Nobody is beyond getting the jitters. Not even Tim Lincecum, at least when it comes to the first time doing something. I don’t have the stats on his first starts in high school, UW or in the minors, but the guy did give up 5 ER in 4.1 innings in his first start with the Giants.
He only pitched 4 innings in his first start of 2008, but he gets a pass since he came in from the bullpen and got the win. But this year, this year he scared everyone with how above average he looked, as opposed to phenomenally wicked-awesome killerbitching. It’s tough to remember anything from that game other than Travis Ishikawa hitting that triple and Jon Miller yelling, “AND THEY ALL SCORE!” But on that day (and for a few starts afterwards), Lincecum’s velocity was down and the command on his breaking pitchers was spotty.
Same thing today, when Lincecum got rattled by losing Ichiro and Derek Jeter after getting both of them to 0-2. It didn’t help that Lincecum was tense, compromising the normal fluidity and flexibility of his natural throwing motion. That mental tightness resulted in 91-mph fastballs and high, floating changeups and curveballs. It was clear that Lincecum’s All-Star jitters have been building ever since his jagerbombs flu kept him out of last year’s Yankee Stadium sendoff.
Oh well, it’s better to have a less-than-memorable performance in the All-Star Game than collapse entirely.
Other All-Star Game Notes
— Predictably odd broadcast from Fox tonight, starting with Barack Obama’s first pitch. I’m one of those few schlubs who still watch the bulk of their television on an old tube set, one that is decidedly not widescreen. So I figured the reason why I couldn’t see where Obama’s pitch landed was because it I was lacking a couple inches of width (on my TELEVISION). Here’s some video Big League Stew has that shows the pitch in a little better detail than I had. After seeing the pitch a couple times, I have to say: Obama’s baseball skills don’t match what he can do on the basketball court, but he’s a better pitcher than he is a bowler.
— Here’s why the National League doesn’t win the All-Star Game anymore: they aren’t as good. The starting pitching is about equal, but the American League has far better hitters and closers.
— If the American League doesn’t have better hitters, than why didn’t Raul Ibanez tear apart the AL when he was a Mariner, before he turned 36? Don’t forget that the NL has so many teams that play in fraudulent bandboxes (Colorado, Cincinnati, Philadelphia, Arizona, Houston and arguably Milwaukee), while the AL only has a couple stadiums where home runs are entirely too easy to hit (Arlington and the new Yankee Stadium).

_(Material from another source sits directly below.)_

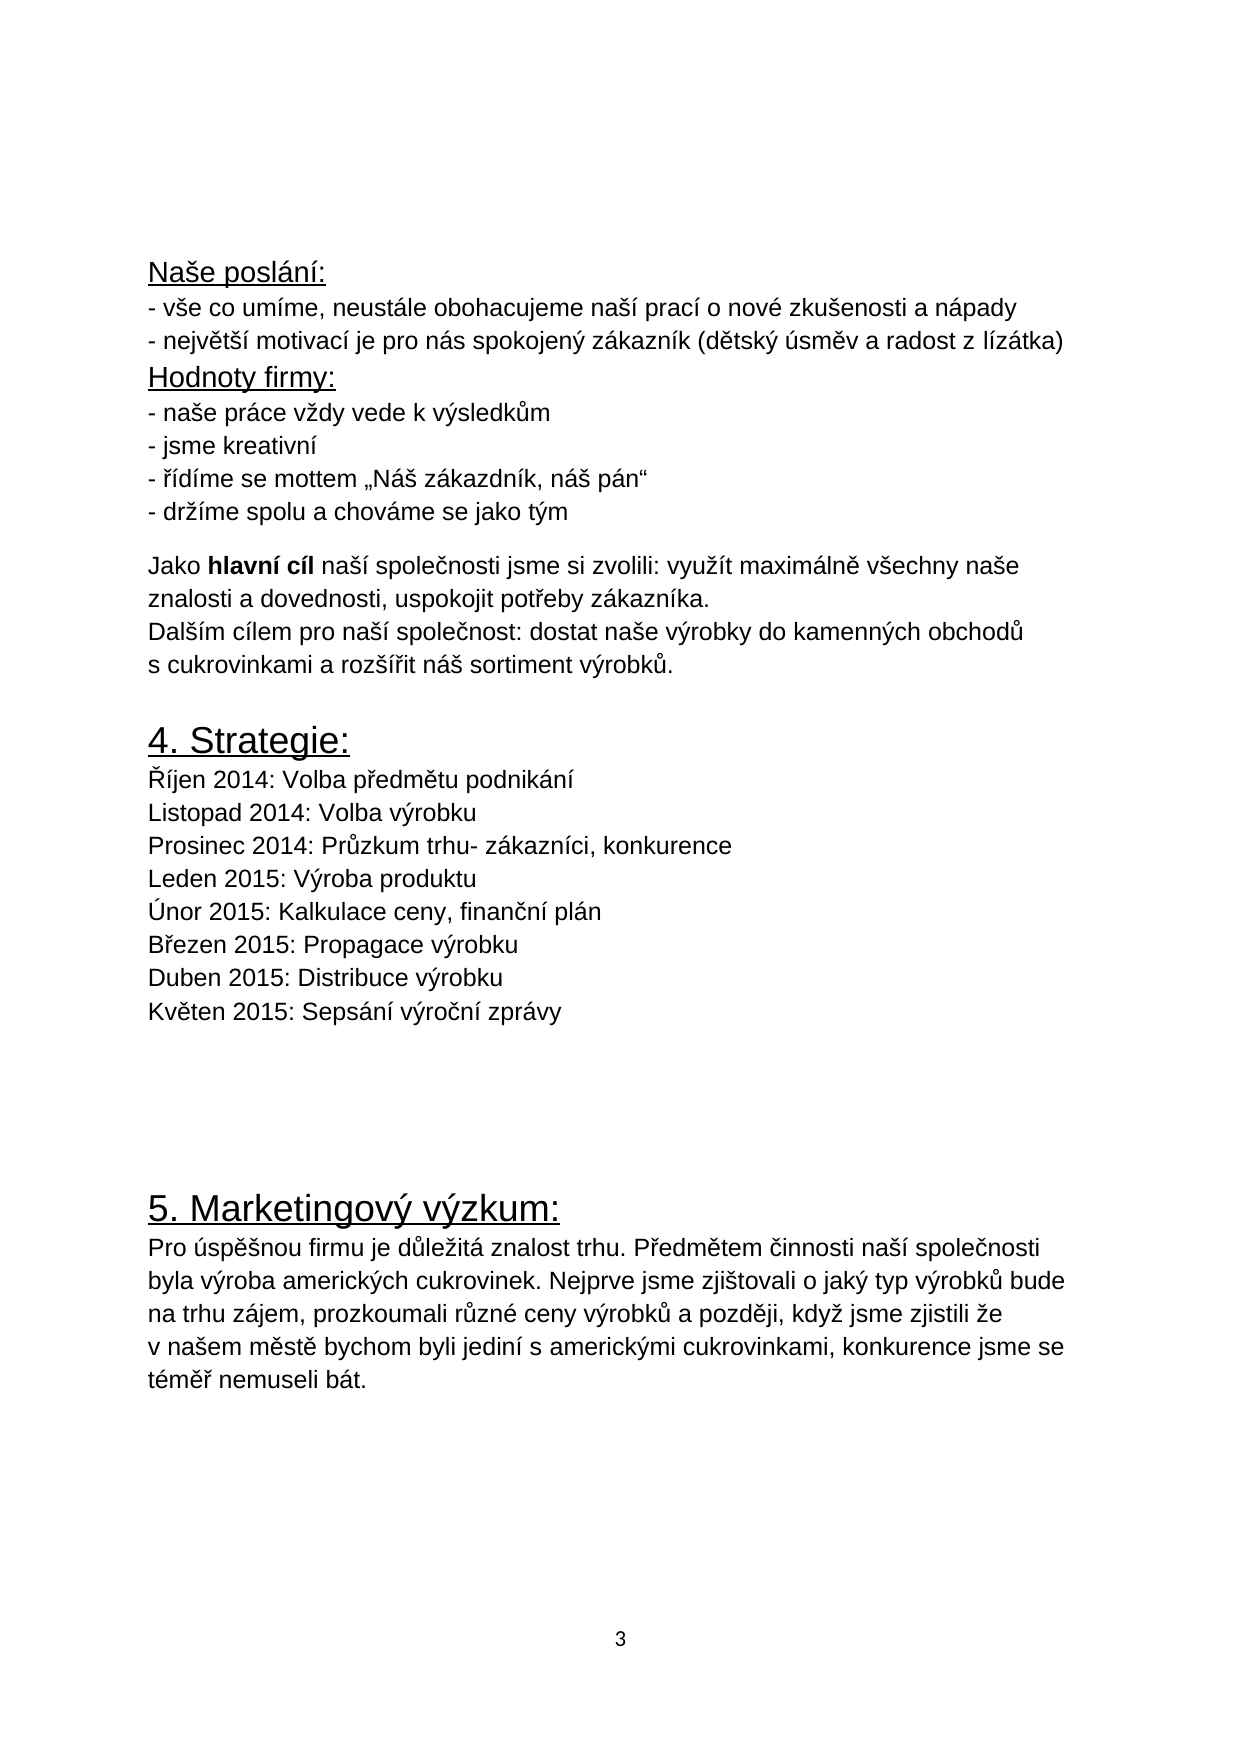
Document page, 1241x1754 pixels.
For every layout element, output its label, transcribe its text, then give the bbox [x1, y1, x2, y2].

text Jako hlavní cíl naší společnosti jsme si zvolili: využít maximálně všechny naše znalosti a dovednosti, uspokojit potřeby zákazníka. Dalším cílem pro naší společnost: dostat naše výrobky do kamenných obchodů s cukrovinkami a rozšířit náš sortiment výrobků. 4. Strategie: Říjen 2014: Volba předmětu podnikání Listopad 2014: Volba výrobku Prosinec 2014: Průzkum trhu- zákazníci, konkurence Leden 2015: Výroba produktu Únor 2015: Kalkulace ceny, finanční plán Březen 2015: Propagace výrobku Duben 2015: Distribuce výrobku Květen 2015: Sepsání výroční zprávy [148, 551, 1093, 1090]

C’mon, I know he got robbed of a home run tonight by Carl Crawford, but would Brad Hawpe ever be an All-Star outfielder in the AL?
— Nice to see Crawford, my favorite non-Giant and favorite fantasy baseball player of all time, win MVP. If the Giants somehow got Crawford somebody would need to take my credit card away from me, because I’d probably max out the thing buying season tickets and rounds of drinks at the bar in my neighborhood.
— Crawford’s MVP ceremony led to the other weird thing I noticed about tonight’s broadcast, the sound. Chris Rose talked a little bit (I wasn’t listening), Bud Selig took the microphone and rambled a bit (still not listening), and then Crawford started talking. Suddenly I started paying attention, and a couple seconds later the crowd noise came into play. Hmmm, that’s weird. Why would the sound turn on? Could it have possibly been because the salty St. Louis crowd (who booed Obama before his first pitch, after cheering George W.’s videotaped pregame address louder than any of the other four living presidents) booed the hell out of Selig, just like any other baseball crowd probably would these days? Maybe that was why old Bud was visibly twitching while waiting for Rose to hand him the mic.